=== DATA FOR THIS EXERCISE ===

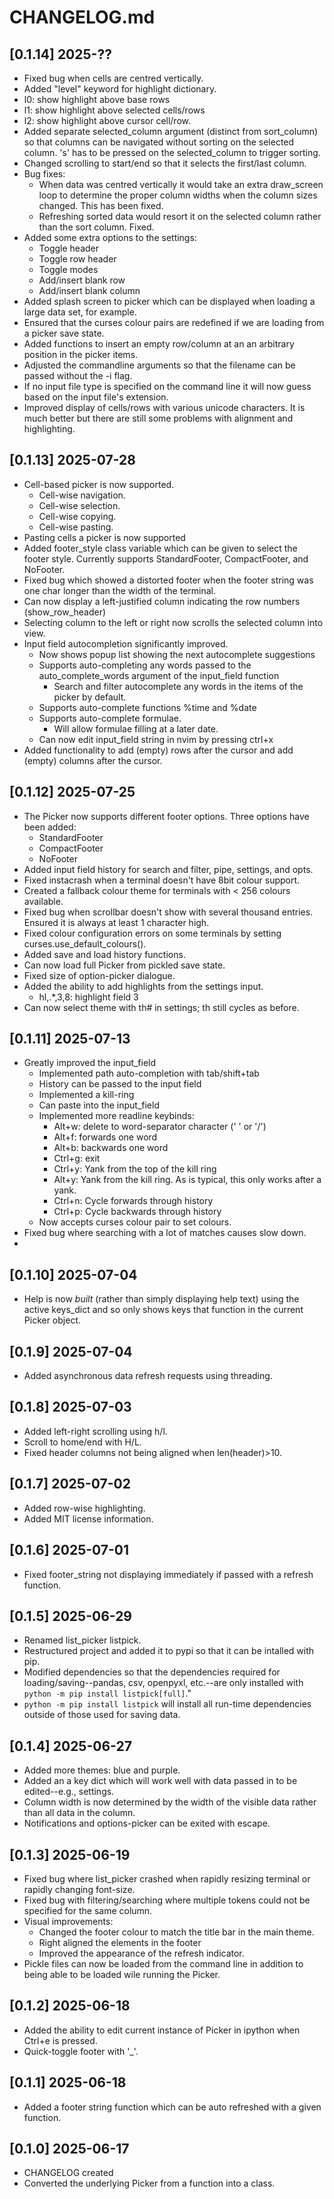 # CHANGELOG.md
## [0.1.14] 2025-??
 - Fixed bug when cells are centred vertically.
 - Added "level" keyword for highlight dictionary.
  - l0: show highlight above base rows
  - l1: show highlight above selected cells/rows
  - l2: show highlight above cursor cell/row.
 - Added separate selected_column argument (distinct from sort_column) so that columns can be navigated without sorting on the selected column. 's' has to be pressed on the selected_column to trigger sorting.
 - Changed scrolling to start/end so that it selects the first/last column.
 - Bug fixes:
   - When data was centred vertically it would take an extra draw_screen loop to determine the proper column widths when the column sizes changed. This has been fixed.
   - Refreshing sorted data would resort it on the selected column rather than the sort column. Fixed.
 - Added some extra options to the settings:
   - Toggle header
   - Toggle row header
   - Toggle modes
   - Add/insert blank row
   - Add/insert blank column
 - Added splash screen to picker which can be displayed when loading a large data set, for example.
 - Ensured that the curses colour pairs are redefined if we are loading from a picker save state.
 - Added functions to insert an empty row/column at an an arbitrary position in the picker items.
 - Adjusted the commandline arguments so that the filename can be passed without the -i flag.
 - If no input file type is specified on the command line it will now guess based on the input file's extension.
 - Improved display of cells/rows with various unicode characters. It is much better but there are still some problems with alignment and highlighting.

## [0.1.13] 2025-07-28
 - Cell-based picker is now supported.
   - Cell-wise navigation.
   - Cell-wise selection.
   - Cell-wise copying.
   - Cell-wise pasting.
 - Pasting cells a picker is now supported
 - Added footer_style class variable which can be given to select the footer style. Currently supports StandardFooter, CompactFooter, and NoFooter.
 - Fixed bug which showed a distorted footer when the footer string was one char longer than the width of the terminal.
 - Can now display a left-justified column indicating the row numbers (show_row_header)
 - Selecting column to the left or right now scrolls the selected column into view.
 - Input field autocompletion significantly improved.
   - Now shows popup list showing the next autocomplete suggestions
   - Supports auto-completing any words passed to the auto_complete_words argument of the input_field function
     - Search and filter autocomplete any words in the items of the picker by default.
   - Supports auto-complete functions %time and %date
   - Supports auto-complete formulae.
     - Will allow formulae filling at a later date.
   - Can now edit input_field string in nvim by pressing ctrl+x
 - Added functionality to add (empty) rows after the cursor and add (empty) columns after the cursor.

## [0.1.12] 2025-07-25
 - The Picker now supports different footer options. Three options have been added:
   - StandardFooter
   - CompactFooter
   - NoFooter
 - Added input field history for search and filter, pipe, settings, and opts. 
 - Fixed instacrash when a terminal doesn't have 8bit colour support.
 - Created a fallback colour theme for terminals with < 256 colours available.
 - Fixed bug when scrollbar doesn't show with several thousand entries. Ensured it is always at least 1 character high.
 - Fixed colour configuration errors on some terminals by setting curses.use_default_colours().
 - Added save and load history functions.
 - Can now load full Picker from pickled save state.
 - Fixed size of option-picker dialogue.
 - Added the ability to add highlights from the settings input.
   - hl,.*,3,8: highlight field 3
 - Can now select theme with th# in settings; th still cycles as before.

## [0.1.11] 2025-07-13
 - Greatly improved the input_field
   - Implemented path auto-completion with tab/shift+tab
   - History can be passed to the input field
   - Implemented a kill-ring
   - Can paste into the input_field
   - Implemented more readline keybinds:
     - Alt+w: delete to word-separator character (' ' or '/')
     - Alt+f: forwards one word
     - Alt+b: backwards one word
     - Ctrl+g: exit
     - Ctrl+y: Yank from the top of the kill ring
     - Alt+y: Yank from the kill ring. As is typical, this only works after a yank.
     - Ctrl+n: Cycle forwards through history
     - Ctrl+p: Cycle backwards through history
   - Now accepts curses colour pair to set colours.
 - Fixed bug where searching with a lot of matches causes slow down.
 - 

## [0.1.10] 2025-07-04
 - Help is now *built* (rather than simply displaying help text) using the active keys_dict and so only shows keys that function in the current Picker object. 

## [0.1.9] 2025-07-04
 - Added asynchronous data refresh requests using threading.

## [0.1.8] 2025-07-03
 - Added left-right scrolling using h/l.
 - Scroll to home/end with H/L.
 - Fixed header columns not being aligned when len(header)>10.

## [0.1.7] 2025-07-02
 - Added row-wise highlighting.
 - Added MIT license information.

## [0.1.6] 2025-07-01
 - Fixed footer_string not displaying immediately if passed with a refresh function.

## [0.1.5] 2025-06-29
 - Renamed list_picker listpick.
 - Restructured project and added it to pypi so that it can be intalled with pip. 
 - Modified dependencies so that the dependencies required for loading/saving--pandas, csv, openpyxl, etc.--are only installed with `python -m pip install listpick[full]`."
  - `python -m pip install listpick` will install all run-time dependencies outside of those used for saving data.

## [0.1.4] 2025-06-27
 - Added more themes: blue and purple.
 - Added an a key dict which will work well with data passed in to be edited--e.g., settings.
 - Column width is now determined by the width of the visible data rather than all data in the column.
 - Notifications and options-picker can be exited with escape.

## [0.1.3] 2025-06-19
 - Fixed bug where list_picker crashed when rapidly resizing terminal or rapidly changing font-size.
 - Fixed bug with filtering/searching where multiple tokens could not be specified for the same column.
 - Visual improvements:
   - Changed the footer colour to match the title bar in the main theme.
   - Right aligned the elements in the footer
   - Improved the appearance of the refresh indicator.
 - Pickle files can now be loaded from the command line in addition to being able to be loaded wile running the Picker.

## [0.1.2] 2025-06-18
 - Added the ability to edit current instance of Picker in ipython when Ctrl+e is pressed.
 - Quick-toggle footer with '_'.

## [0.1.1] 2025-06-18
 - Added a footer string function which can be auto refreshed with a given function.

## [0.1.0] 2025-06-17
 - CHANGELOG created
 - Converted the underlying Picker from a function into a class.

===

◆ ASSIGNED TASK: Take from the material above the lines running from the one with "- Supports auto-complete formulae." through the one with "- Fixed instacrash", and repeat them exactly, with nothing else.

◆ ANSWER BOX:
   - Supports auto-complete formulae.
     - Will allow formulae filling at a later date.
   - Can now edit input_field string in nvim by pressing ctrl+x
 - Added functionality to add (empty) rows after the cursor and add (empty) columns after the cursor.

## [0.1.12] 2025-07-25
 - The Picker now supports different footer options. Three options have been added:
   - StandardFooter
   - CompactFooter
   - NoFooter
 - Added input field history for search and filter, pipe, settings, and opts. 
 - Fixed instacrash when a terminal doesn't have 8bit colour support.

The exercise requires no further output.